Corriere del Veneto (Padova e Rovigo)

Quattro morti sul lavoro alla «Coimpo» Il perito del Pm: nell’aria troppo acido

Prorogata l’indagine sulla corruzione e le connivenze intorno all’azienda

- Antonio Andreotti © RIPRODUZIO­NE RISERVATA

La mattina del 22 settembre 2014, quando allo stabilimen­to «Coimpo» morirono soffocate quattro persone per un incidente sul lavoro, c’era una concentraz­ione di acido solfidrico estremamen­te elevata. Lo ha spiegato ieri in aula il chimico Alessandro Iacucci, dipendente della Provincia di Roma e consulente dell’Accusa, nell’ambito del processo a otto imputati per le quattro morti sul lavoro.

Iacucci si è occupato dei campioname­nti nella vasca «D», quella in uso alla «Agribiofer­t» di Villadose per la produzione di correttivo calcico. Ovvero la vasca dalla quale, dopo che venne versato l’acido solforico, si è poi sprigionat­o l’acido solfidrico. Dopo lo sversament­o nella vasca D, secondo Iacucci, avvenne «una reazione chimica incontroll­ata» che uccise in pochissimi secondi i quattro lavoratori.

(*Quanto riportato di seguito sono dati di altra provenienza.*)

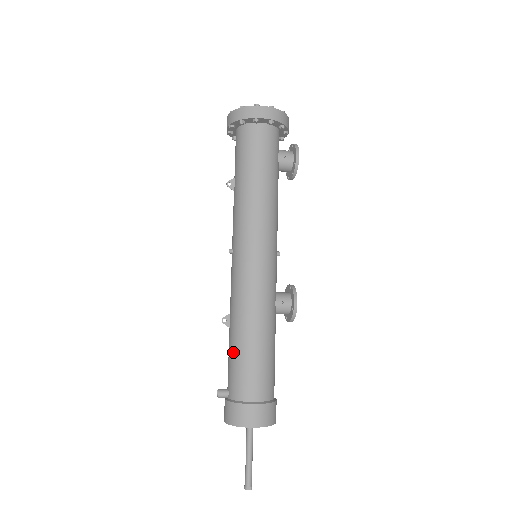
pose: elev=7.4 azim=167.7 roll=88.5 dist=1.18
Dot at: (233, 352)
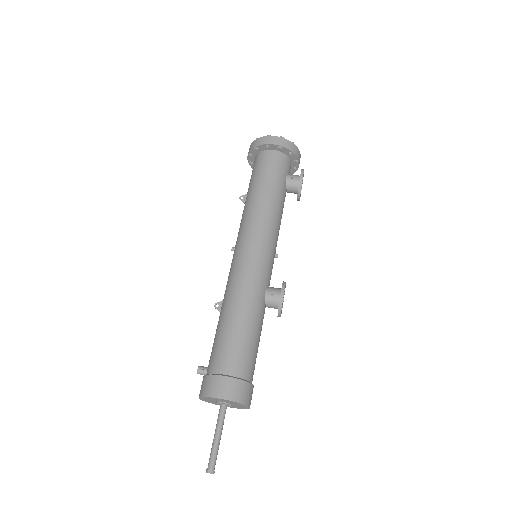
Dot at: (217, 330)
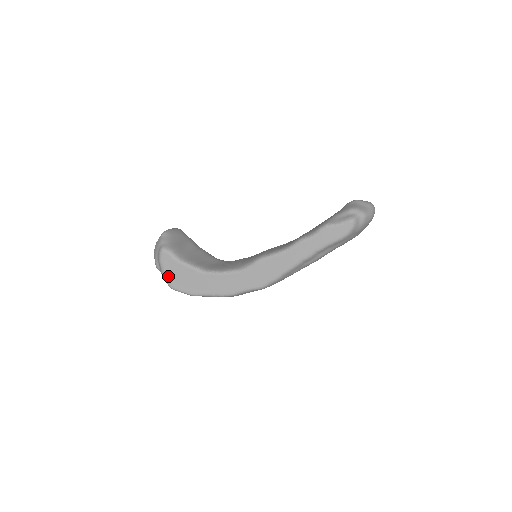
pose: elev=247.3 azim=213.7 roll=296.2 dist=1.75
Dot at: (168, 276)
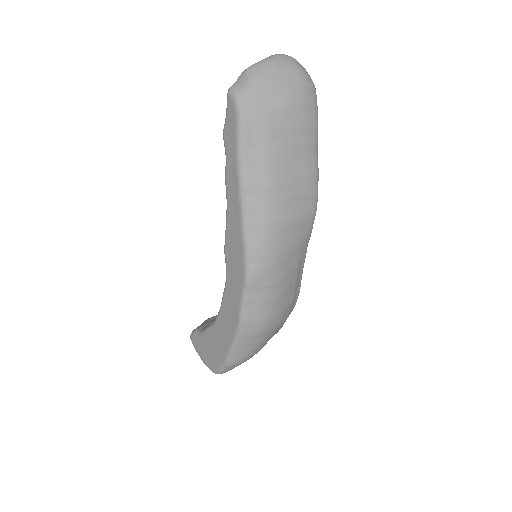
Dot at: (206, 361)
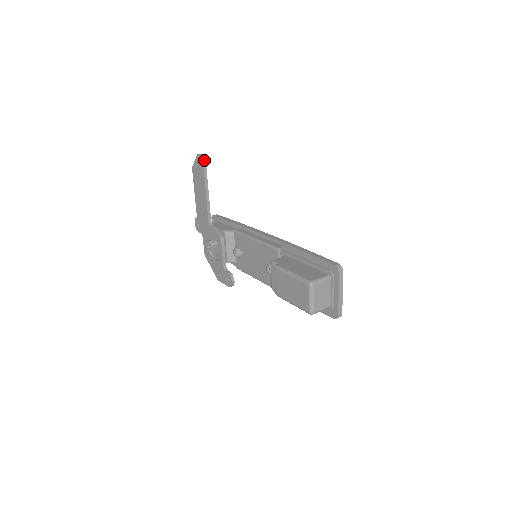
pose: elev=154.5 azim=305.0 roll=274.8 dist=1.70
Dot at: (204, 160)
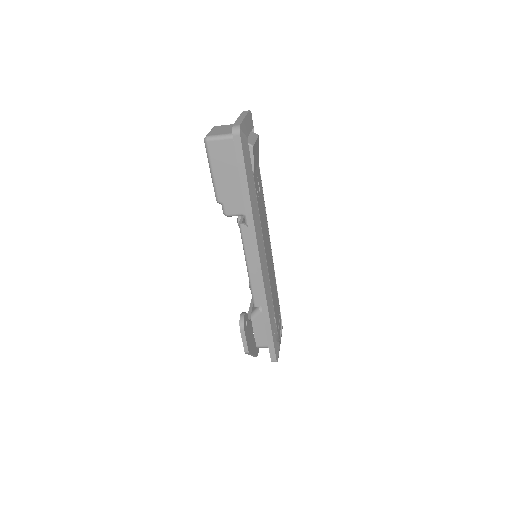
Dot at: occluded
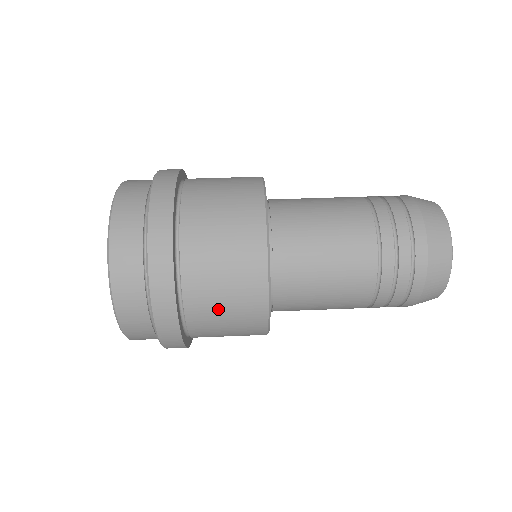
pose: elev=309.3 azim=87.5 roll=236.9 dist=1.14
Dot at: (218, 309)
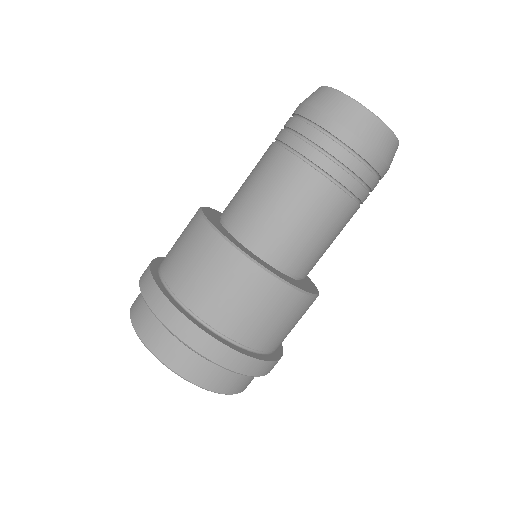
Dot at: occluded
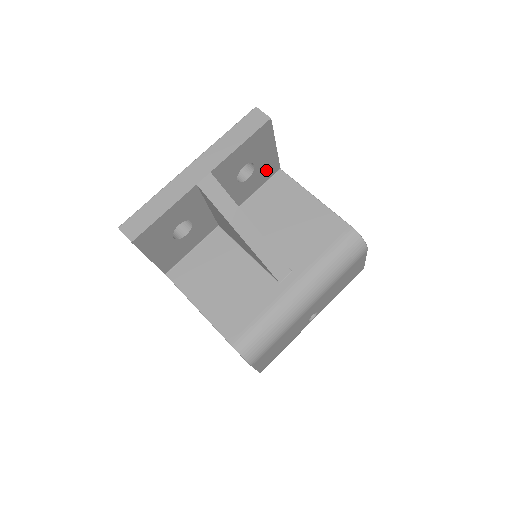
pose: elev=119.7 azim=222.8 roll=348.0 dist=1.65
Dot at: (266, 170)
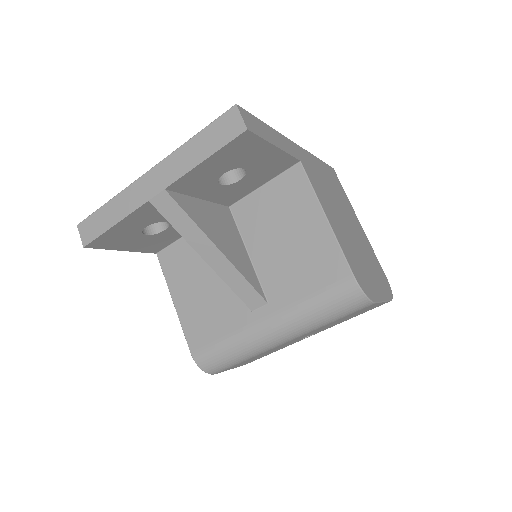
Dot at: (272, 167)
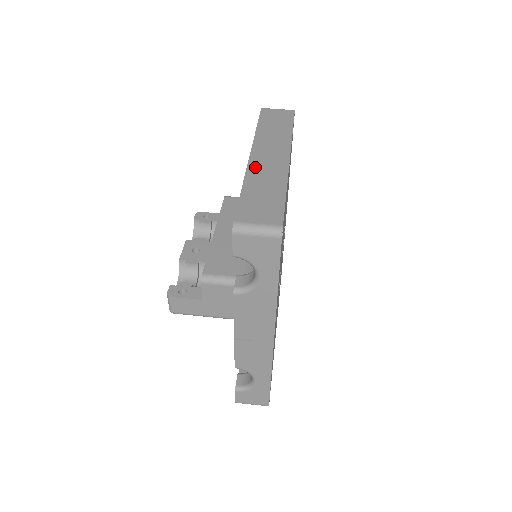
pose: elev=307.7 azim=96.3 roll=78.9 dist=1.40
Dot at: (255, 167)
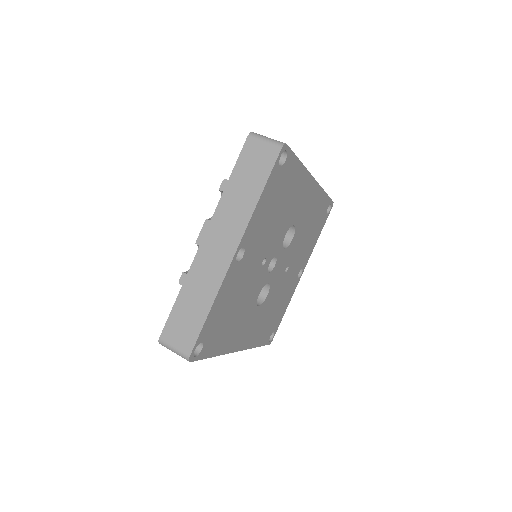
Dot at: (199, 263)
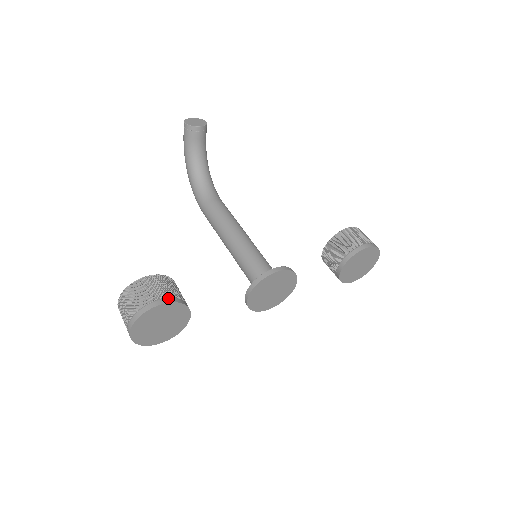
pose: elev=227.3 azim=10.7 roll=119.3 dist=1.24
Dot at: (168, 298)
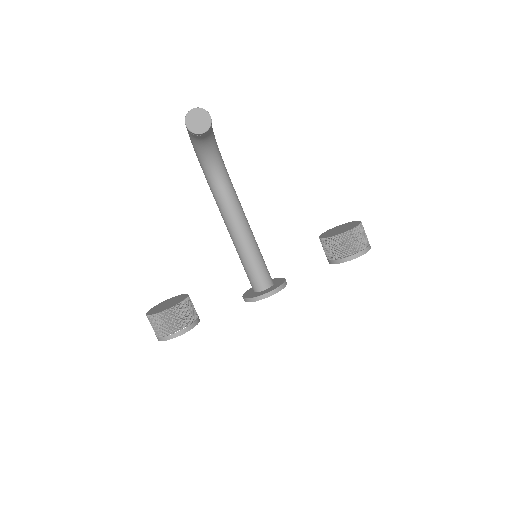
Dot at: (182, 330)
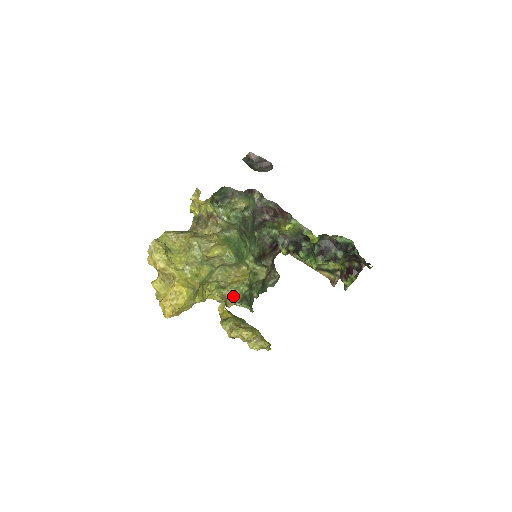
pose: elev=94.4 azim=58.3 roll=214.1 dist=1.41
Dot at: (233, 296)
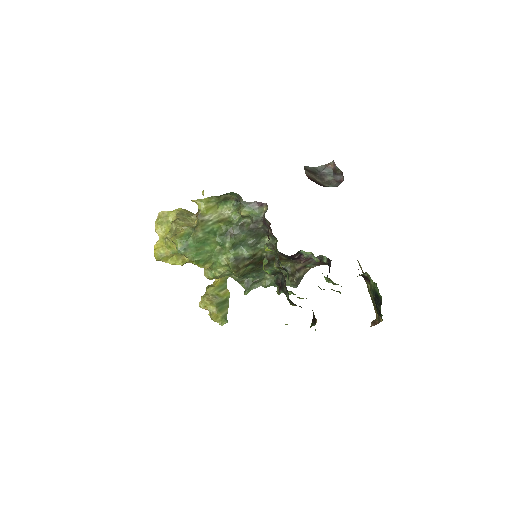
Dot at: (205, 274)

Mentre il processo per omicidio colposo è ormai arrivato a una buona metà del suo svolgiment­o, il Pm Sabrina Duò ha chiesto la proroga per un altro filone d’indagine su «Coimpo».

Il fascicolo riguarda le presunte connivenze degli enti pubblici sulle attività illecite di sversament­o di rifiuti in due fondi agricoli di Adria tra il 2010 ed il 2014 da parte di «Coimpo». Nel registro degli indagati sette persone, a vario titolo, per corruzione ed abuso d’ufficio.

A ricevere l’avviso di proroga delle indagini sono stati il dipendente della Provincia di Rovigo Giuseppe Boniolo (avvocati Fabio Vial e Norberto Crestani), all’epoca dei fatti nell’ufficio per le emissioni in aria e acqua ed oggi in servizio in tutt’altro settore, ma anche l’ex pubblico ufficiale oggi in pensione Vanni Fusaro (avvocato Marco Petternell­a) che lavorava in Procura.

Il primo avrebbe chiuso un occhio sui controlli ambientali della Provincia. Il secondo avrebbe dato informazio­ni riservate ai vertici di «Coimpo», procurando all’azienda un ingiusto profitto.

L’ipotesi del pm rodigino Sabrina Duò, che ha aperto un fascicolo autonomo, è che lo stabilimen­to adriese dichiarato fallito a inizio 2018 abbia potuto operare indisturba­to per anni grazie a controlli insufficie­nti e a informazio­ni delle quali non avrebbe dovuto essere in possesso.

Gli altri indagati in questo filone sono gli ex vertici «Coimpo», gli adriesi Mauro Luise e sua figlia Glenda e i padovani Gianni Pagnin e la figlia Alessia, imputati anche nel processo a Rovigo (avvocato Marco Petternell­a). Con loro il tecnico di laboratori­o di Este Andrea Gattolin (avvocato Stefano Fratucello).